### Фрагмент документа
--- --- ---
Непосредственный герой и предмет воспоминаний Крюкова был арестован в октябре 1937 года. Особое совещание без суда и следствия осудило Доватура к лишению свободы на десять лет. Позднее, вспоминая годы, проведенные в лагере, Аристид Иванович неизменно замечал: «Я находился там в очень приличном обществе, но слишком продолжительное время». По отбытии срока ему было запрещено въезжать в Ленинград и определено место поселения в Луге, где он долго хранил большую конторскую книгу, куда записывались цифры, означавшие денежные переводы от видных коллег-учёных. Это в глазах власти их политически дискредитировало, на что они шли сознательно: заповеди интеллигентской солидарности после некоторых колебаний брали верх над страхом перед КГБ. В их число входили В.В.Струве, Д.А.Ольдерогге, И.И. Толстой, Д.П.Каллистов, т.е. значительная часть гуманитарной элиты учёного мира Ленинграда.

Если принять обычное в литературоведении разграничение фабулы и сюжета, фабулой статьи «Два дня» являются факты, относящиеся к похоронам Анны Ахматовой, а сюжетом – отразившаяся в них атмосфера. Фабула явствует непосредственно из текста воспоминаний об этом событии А.С.Крюкова, сюжет предполагает переживание, связанное с противоречием и его преодолением, обрисованными выше. Фабула относится к области объективной культурно-исторической информации, сюжет – к одновременно объективному и неразличимо субъективно переживаемому постижению его культурно-исторического смысла.

Автор текста был в описываемую эпоху студентом филологического факультета Ленинградского университета и его отделения классической филологии. В поле его зрения постоянно входят преподаватели, создавая облик среды. Н.А.Чистякова – автор ряда широко известных публикаций по литературе Древней Греции и Рима и переводов с классических языков. В.М. Жирмунский, член – корреспондент Академии Наук, своего рода классик в области западно-европейского и сравнительного литературоведения. Л.Я.Гинзбург – член Тыняновского семинара 1920-ых годов и историограф ленинградской интеллигенции последующих лет. Д.Е. Максимов – воспреемник и исследователь наследия Александра Блока, близкий его семье. А.И. Доватур – заведующий кафедрой классической филологии ЛГУ учитель автора. За пределами этого академического круга, но в пределах круга, связанного с похоронами Ахматовой, в тексте фигурируют поэты–ленинградцы Всеволод Рождественский и Арсений Тарковский.
--- --- ---
### Исходные записи
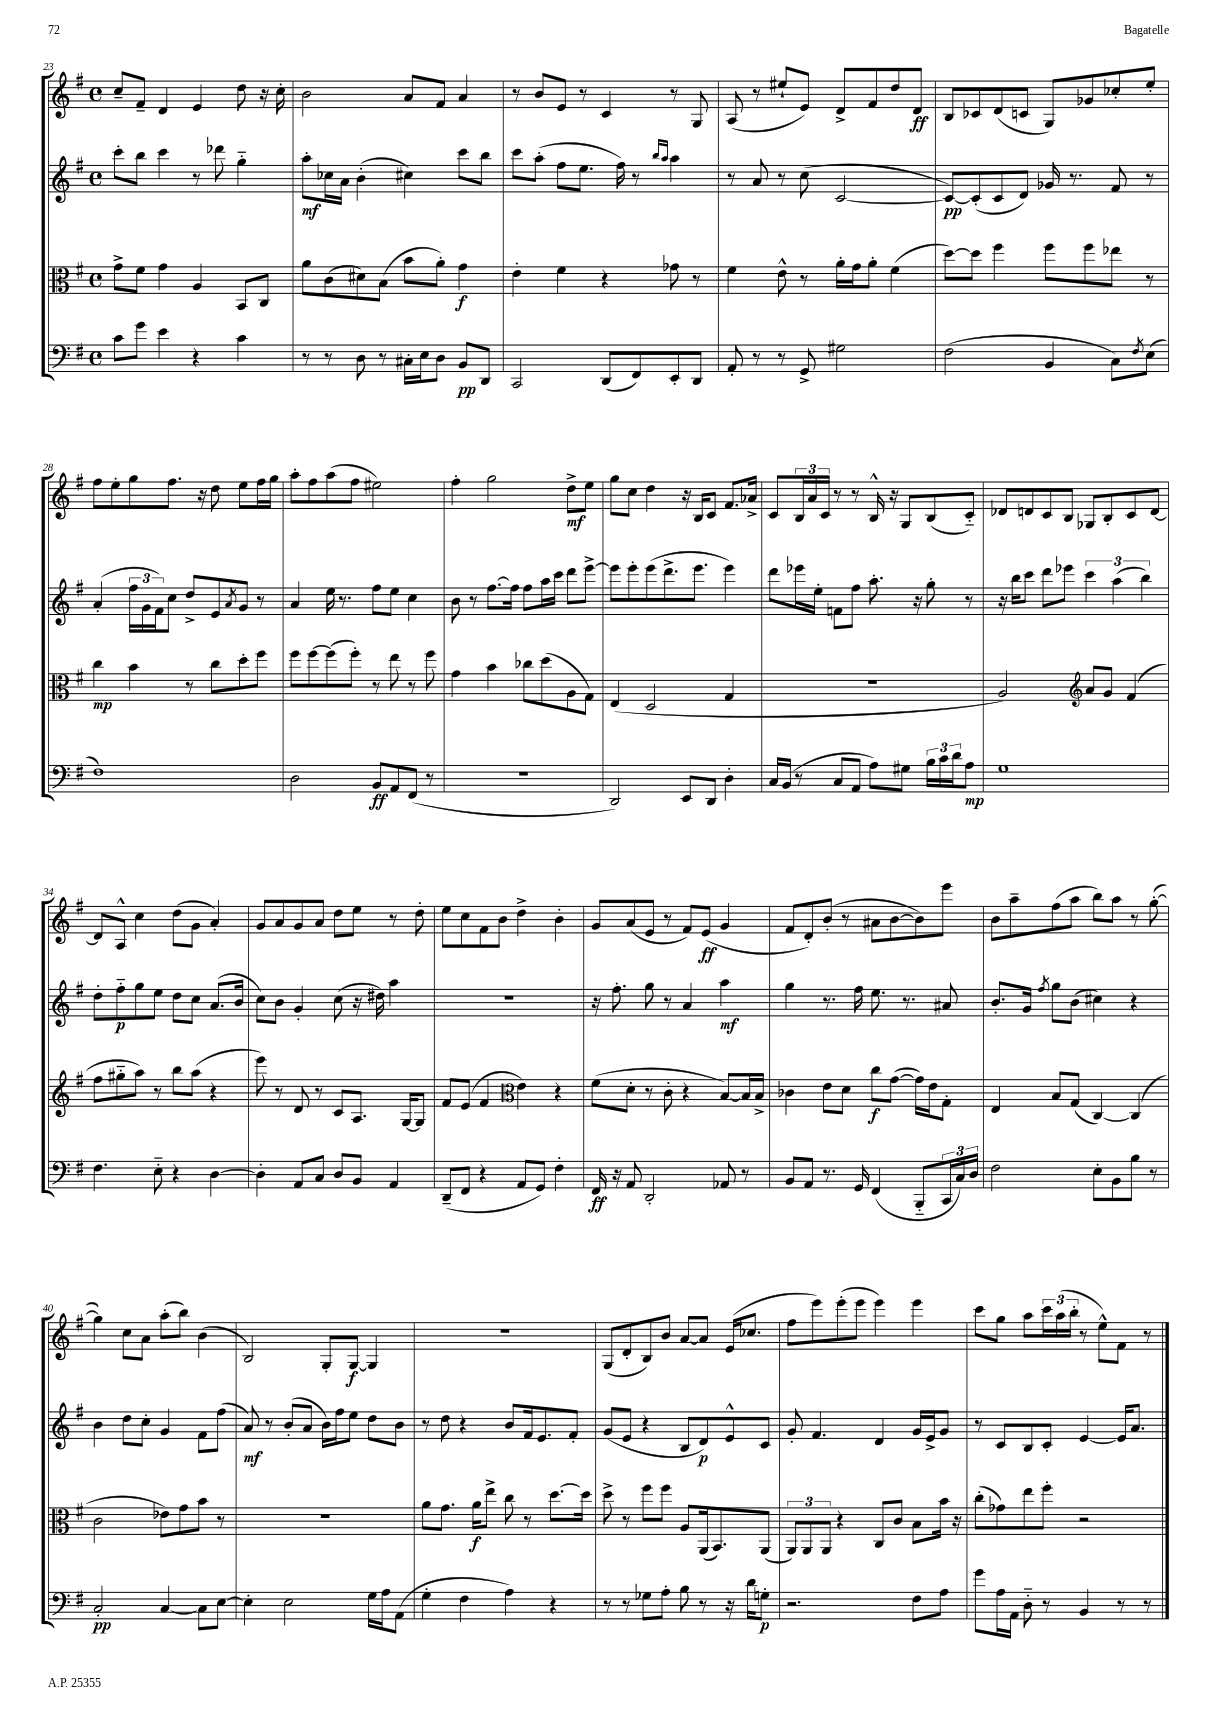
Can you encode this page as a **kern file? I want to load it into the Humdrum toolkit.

**kern	**kern	**kern	**kern
*staff4	*staff3	*staff2	*staff1
*clefF4	*clefC3	*clefG2	*clefG2
*k[f#]	*k[f#]	*k[f#]	*k[f#]
*M4/4	*M4/4	*M4/4	*M4/4
*met(c)	*met(c)	*met(c)	*met(c)
8c	8g^	8ccc'	8cc~
8g	8f#	8bb	8f#~
4e	4g	4ccc	4d
4r	4A	8r	4e
.	.	8ddd-	.
4c	8BB	4gg'~	8dd
.	8C	.	16r
.	.	.	16cc'
=	=	=	=
8r	8a	8aa'	2b
8r	(8c	16cc-	.
.	.	16a	.
8D	8d#)	(4b'	.
8r	(8B	.	.
16C#'	8b	4cc#)	8a
16E	.	.	.
8D	8a')	.	8f#
8BB	4g	8ccc	4a
8DD	.	8bb	.
=	=	=	=
2CC	4e'	8ccc	8r
.	.	(8aa'	8b
.	4f#	8ff#	8e
.	.	8.ee	8r
(8DD	4r	.	4c
.	.	16ff#)	.
8FF#)	.	8r	.
.	.	16qqbb	.
.	.	16qqaa	.
8EE'	8g-	4aa	8r
8DD	8r	.	8G
=	=	=	=
8AA'	4f#	8r	(8A
8r	.	8a	8r
8r	8e^^	8r	8ee#`
8GG^	8r	(8cc	8e)
2G#	16a'	[2c	8d^
.	16g	.	.
.	8a'	.	8f#
.	(4f#	.	8dd
.	.	.	8d
=	=	=	=
(2F#	[8dd)	8c_)	8B
.	8dd]	(8c']	8c-
.	4ff#	8c	(8d
.	.	8d)	8c
4BB	8ff#	16g-	8G)
.	.	8.r	.
.	8ff#	.	8g-
8C)	8ee-	8f#	8cc-'
8qF#	.	.	.
(8E	8r	8r	8ee'
=	=	=	=
1F#)	4cc	(4a'	8ff#
.	.	.	8ee'
.	4b	24ff#	8gg
.	.	24g	.
.	.	24f#)	.
.	.	8cc	8.ff#
.	8r	8dd^	.
.	.	.	16r
.	8cc	8e	8dd
.	.	8qa	.
.	8dd'	8g	8ee
.	8ff#	8r	16ff#
.	.	.	16gg
=	=	=	=
2D	8ff#	4a	8aa'
.	[8ff#	.	8ff#
.	(8ff#]	16ee	(8aa
.	.	8.r	.
.	8ff#')	.	8ff#
8BB	8r	8ff#	2ee#)
8AA	8ee	8ee	.
(8FF#	8r	4cc	.
8r	8ff#	.	.
=	=	=	=
1r	4g	8b	4ff#'
.	.	8r	.
.	4b	[8.ff#	2gg
.	.	16ff#]	.
.	8cc-	8ff#	.
.	(8dd	16aa	.
.	.	16ccc	.
.	8A	8ddd	8dd^
.	8G)	[8eee^	8ee
=	=	=	=
2DD)	(4E	8eee]	8gg
.	.	8eee'	8cc
.	2D	(8eee	4dd
.	.	8.ddd^	.
8EE	.	.	16r
.	.	8.eee	16B
8DD	.	.	8c
4D'	4G	4eee)	8.f#
.	.	.	16a-^
=	=	=	=
16C	1r	8ddd	8c
(16BB	.	.	.
8r	.	16eee-	24B
.	.	.	24a
.	.	16ee'	.
.	.	.	24c
8C	.	8f	8r
8AA	.	8ff#	8r
8A)	.	8.aa'	16B^^
.	.	.	16r
8G#	.	.	8G
.	.	16r	.
24B	.	8gg'	(8B
24c	.	.	.
24d	.	.	.
8A	.	8r	8c'~)
=	=	=	=
1G	2A)	16r	8d-
.	.	16bb	.
.	.	8ccc	8d
.	.	8ddd	8c
.	.	8eee-	8B
*	*clefG2	*	*
.	8a	6ccc	8G-
.	8g	.	8B'
.	.	(6aa	.
.	(4f#	.	8c
.	.	6bb)	.
.	.	.	[8d
=	=	=	=
4.F#	8ff#	8dd'	8d]
.	8gg#'~	8ff#'~	8A^^
.	8aa)	8gg	4cc
8E'~	8r	8ee	.
4r	8bb	8dd	(8dd
.	(8aa	8cc	8g
[4D	4r	(8.a	4a')
.	.	16b	.
=	=	=	=
4D']	8eee)	8cc)	8g
.	8r	8b	8a
8AA	8d	4g'	8g
8C	8r	.	8a
8D	8c	(8cc	8dd
8BB	8.A	16r	8ee
.	.	16dd#)	.
4AA	.	4aa	8r
.	[16G	.	.
.	8G]	.	8dd'
=	=	=	=
(8DD~	8f#	1r	8ee
8FF#	(8e	.	8cc
4r	4f#	.	8f#
.	.	.	8b
*	*clefC3	*	*
8AA	4e)	.	4dd^
8GG)	.	.	.
4F#'	4r	.	4b'
=	=	=	=
16FF#	(8f#	16r	8g
16r	.	8.ff#'	.
8AA	8d'	.	(8a
2DD'	8r	8gg	8e
.	8c'	8r	8r
.	4r	4a	8f#)
.	.	.	(8e
8AA-	[8B)	4aa	4g
8r	16B]	.	.
.	16B^	.	.
=	=	=	=
8BB	4c-	4gg	8f#
8AA	.	.	8d')
8.r	8e	8.r	(8b'
.	8d	.	8r
16GG	.	16ff#	.
(4FF#	8cc	8.ee	8a#
.	([8g	.	[8b
.	.	8.r	.
8BBB'~	16g])	.	8b])
.	16e	.	.
24CC	8G'	8a#	8eee
24C)	.	.	.
24D	.	.	.
=	=	=	=
2F#	4E	8.b'	8b
.	.	.	8aa~
.	.	16g	.
.	.	8qff#	.
.	8B	8gg	(8ff#
.	(8G	(8b	8aa
8E'	[4C)	4cc#)	8bb)
8BB	.	.	8aa
8B	(4C]	4r	8r
8r	.	.	([8gg'
=	=	=	=
2C'	2c	4b	4gg])
.	.	8dd	8cc
.	.	8cc'	8a
[4C	8e-)	4g	(8aa'
.	8g	.	8bb)
8C]	8b	8f#	(4b
[8E	8r	(8ff#	.
=	=	=	=
4E']	1r	8a)	2B)
.	.	8r	.
2E	.	(8b'	.
.	.	8a	.
.	.	16b)	8G'
.	.	16ff#	.
.	.	8ee	[8G
16G	.	8dd	4G]
16A	.	.	.
(8AA	.	8b	.
=	=	=	=
4G'	8a	8r	1r
.	8.g	8dd	.
4F#	.	4r	.
.	16a	.	.
.	8ee^	.	.
4A)	8cc	8b	.
.	8r	16f#	.
.	.	8.e	.
4r	[8.dd	.	.
.	.	8f#'	.
.	16dd]	.	.
=	=	=	=
8r	8dd^	(8g	(8G
8r	8r	8e	8d'
8G-	8ff#	4r	8B)
8A'	8ff#	.	8b
8B	8A	8B	[8a
8r	(16AA	8d)	8a]
.	8.BB)	.	.
16r	.	8e^^	(16e
16d	.	.	8.cc-
8G'	(8AA	8c	.
=	=	=	=
2.r	12AA)	8g'	8ff#
.	12AA	.	.
.	.	4.f#	8eee)
.	12AA	.	.
.	4r	.	(8eee'
.	.	.	8eee
.	8C	4d	4eee)
.	8c	.	.
8F#	8B	16g	4eee
.	.	16e^	.
8A	16b	8g	.
.	16r	.	.
=	=	=	=
8g	(8cc'	8r	8ccc
16A	8g-)	8c	8gg
16AA	.	.	.
8D'~	8ee	8B	8aa
8r	8ff#'	8c'	24ccc
.	.	.	(24aa
.	.	.	24bb'
4BB	2r	[4e	8r
.	.	.	8ee^^)
8r	.	16e]	8f#
.	.	8.a	.
8r	.	.	8r
==	==	==	==
*-	*-	*-	*-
--- --- ---
Замените в отрывке о Доватуре «октябре» на «ноябре» и приведите фрагмент от слов «Непосредственный герой и» до слов «учёного мира Ленинграда.» включительно.

### Решение
Непосредственный герой и предмет воспоминаний Крюкова был арестован в ноябре 1937 года. Особое совещание без суда и следствия осудило Доватура к лишению свободы на десять лет. Позднее, вспоминая годы, проведенные в лагере, Аристид Иванович неизменно замечал: «Я находился там в очень приличном обществе, но слишком продолжительное время». По отбытии срока ему было запрещено въезжать в Ленинград и определено место поселения в Луге, где он долго хранил большую конторскую книгу, куда записывались цифры, означавшие денежные переводы от видных коллег-учёных. Это в глазах власти их политически дискредитировало, на что они шли сознательно: заповеди интеллигентской солидарности после некоторых колебаний брали верх над страхом перед КГБ. В их число входили В.В.Струве, Д.А.Ольдерогге, И.И. Толстой, Д.П.Каллистов, т.е. значительная часть гуманитарной элиты учёного мира Ленинграда.